Bank of America $5 debit card fee is a good thing

Hear me out.

First, the Occupy Wall Street protest that has been going on might get the attention from the TV networks and other mainstream media outlets that it deserves. From the coverage I've seen so far they are depicted as anarchists that deserved to be viciously attacked by the NYC police.

The reaction from BoA customers online crashed the company's website.

Smaller banks smell an opprotunity

Bank of America “struck the third rail on this one,’’ said Joe Bartolotta, a spokesman for Eastern Bank, based in Boston. “We think it will be an opportunity to attract new customers. People are fed up with fees.’’

My advice to BoA and other big bank customers is to join a credit union. I didn't even know what a credit was until I joined the Air Force and have been a member of one ever since. The rules for joining have been liberalized over the years thanks in part to former Congressman Paul Kanjorski's efforts. We have been members of the Cross Valley Federal Credit Union for years with no fees on our accounts. Even when I screw up the math in my checking account and overdraw it they just transfer money from savings and charge a $2 fee not $35 that the big banks hit you with.
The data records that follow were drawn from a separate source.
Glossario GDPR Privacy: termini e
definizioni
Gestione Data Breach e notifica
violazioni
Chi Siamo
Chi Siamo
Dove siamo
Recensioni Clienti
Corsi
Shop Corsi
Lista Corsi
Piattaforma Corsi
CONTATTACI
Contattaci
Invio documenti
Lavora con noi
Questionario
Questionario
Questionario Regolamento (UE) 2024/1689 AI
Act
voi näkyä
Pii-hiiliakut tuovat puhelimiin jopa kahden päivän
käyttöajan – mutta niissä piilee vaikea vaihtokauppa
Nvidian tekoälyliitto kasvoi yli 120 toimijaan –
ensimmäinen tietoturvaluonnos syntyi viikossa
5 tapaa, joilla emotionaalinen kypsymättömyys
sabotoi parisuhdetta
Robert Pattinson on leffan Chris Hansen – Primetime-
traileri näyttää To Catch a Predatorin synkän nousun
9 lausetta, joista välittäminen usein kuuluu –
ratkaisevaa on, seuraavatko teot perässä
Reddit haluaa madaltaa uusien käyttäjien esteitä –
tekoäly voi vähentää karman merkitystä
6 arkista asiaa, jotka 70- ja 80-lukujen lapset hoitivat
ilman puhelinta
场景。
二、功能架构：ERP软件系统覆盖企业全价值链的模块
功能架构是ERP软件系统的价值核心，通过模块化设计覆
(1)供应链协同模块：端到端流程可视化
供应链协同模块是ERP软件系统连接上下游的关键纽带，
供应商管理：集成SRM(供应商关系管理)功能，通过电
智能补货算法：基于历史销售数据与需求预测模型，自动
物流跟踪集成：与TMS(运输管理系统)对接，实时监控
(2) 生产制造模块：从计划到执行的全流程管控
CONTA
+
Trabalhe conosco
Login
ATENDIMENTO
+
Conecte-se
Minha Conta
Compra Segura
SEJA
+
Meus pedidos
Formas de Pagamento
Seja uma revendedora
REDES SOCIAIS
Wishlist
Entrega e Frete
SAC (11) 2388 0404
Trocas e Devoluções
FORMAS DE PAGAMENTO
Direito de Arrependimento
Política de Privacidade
One of my favorite economics bloggers, Kevin Drum, explains why this is good thing:

Bank Fees Finally Out in the Open

Unfortunately, it's hard to explain why this is, nonetheless, a good thing. But here's the nickel version: the old fees were largely hidden. The new ones aren't. Overdraft fees were deliberately designed to be unpredictable, unforeseen, and primarily aimed at low-income users. Swipe fees were invisible because the credit card industry is effectively a duopoly and prohibits merchants from adding swipe fees to credit card bills. After all, if they did that, consumers might actually see what they were really paying for the privilege of using credit and debit cards.
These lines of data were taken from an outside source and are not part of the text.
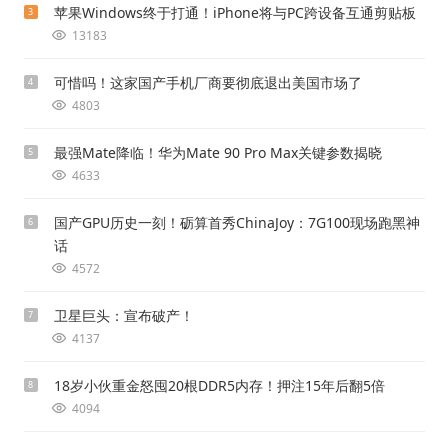
苹果Windows终于打通！iPhone将与PC跨设备互通剪贴板
3
13183
可惜吗！这家国产手机厂商要彻底退出美国市场了
4
4803
最强Mate降临！华为Mate 90 Pro Max关键参数揭晓
5
4633
国产GPU历史一刻！砺算首秀ChinaJoy：7G100现场跑黑神
6
话
4572
卫星巨头：宣布破产！
7
4137
18岁小伙重金怒囤20根DDR5内存！押注15年后翻5倍
8
4094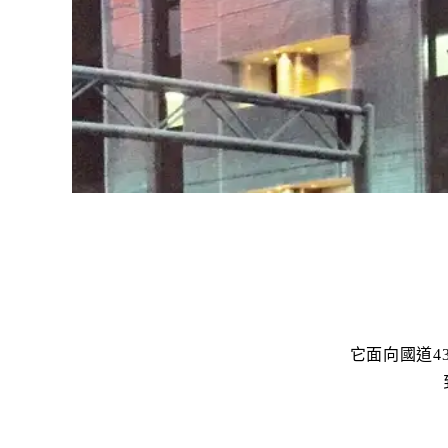
它面向國道4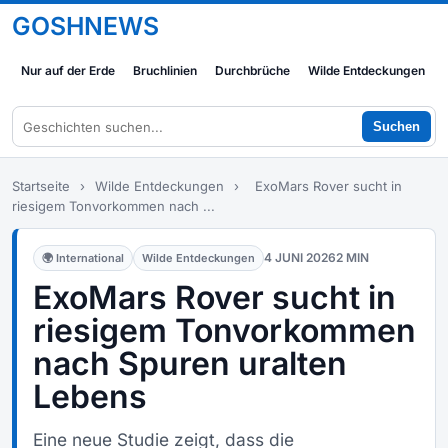
GOSHNEWS
Nur auf der Erde
Bruchlinien
Durchbrüche
Wilde Entdeckungen
Suchen
Startseite
›
Wilde Entdeckungen
›
ExoMars Rover sucht in
riesigem Tonvorkommen nach ...
4 JUNI 2026
2 MIN
🌍 International
Wilde Entdeckungen
ExoMars Rover sucht in
riesigem Tonvorkommen
nach Spuren uralten
Lebens
Eine neue Studie zeigt, dass die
So yes: the new fees are annoying. But that's a feature, not a bug, because now they're right up front in black and white, which means that consumers will see them and can be properly outraged (or not) by them. This in turn means that the free market has a chance to actually work: consumers will abandon Bank of America if their fees are too high and force them to charge less. Likewise, other banks will compete openly on the size of their fees. In the end, this competition will force fees down to the lowest possible profitable level, which is exactly what competition is supposed to.


Anonymous said...

This is nothing new. The banks are going the way of Airline bag fees. Just takes one bank NOT to charge to move the wave the other way.

Anonymous said...

I also belong to credit unions, in fact two. I have a real roblem with them and that is that they have lost their focus and true purpose. Every time I pass the VA Credit Union on my way to the Mall I cringe when I see how muc money they spent on that building. These credit unions should be operating out of a match box. Their original purpose was to pay members a better rate on their deposits and to len money at a lower rate than banks. Today, in many cases, the banks are easier and better to deal with. Yes, credit union have losts their way and I am no longer a supporter of them.

Anonymous said...

7:19, I agree 100%. I got a better loan rate for my car from the daler and a better mortgage rate from Wachovia.

Anonymous said...

It's true just like any other business banks have a right to make a profit. If you listen to the guy who says we need to go back to smaller banks guess what that would turn that bank into a larger bank wouldn't it, how can you move ahead if you go backwards. Nice try buddy. Will I continue using banks, well of course we all do unless you plan on asking your employer to pay you in cash and stuff it in your mattress. Our most important thing in our lives is our financials and to keep that in order I will pay for those services. 5 dollars get over it, I don't see you canceling your 50 dollar cable bill if your so pinched for cash.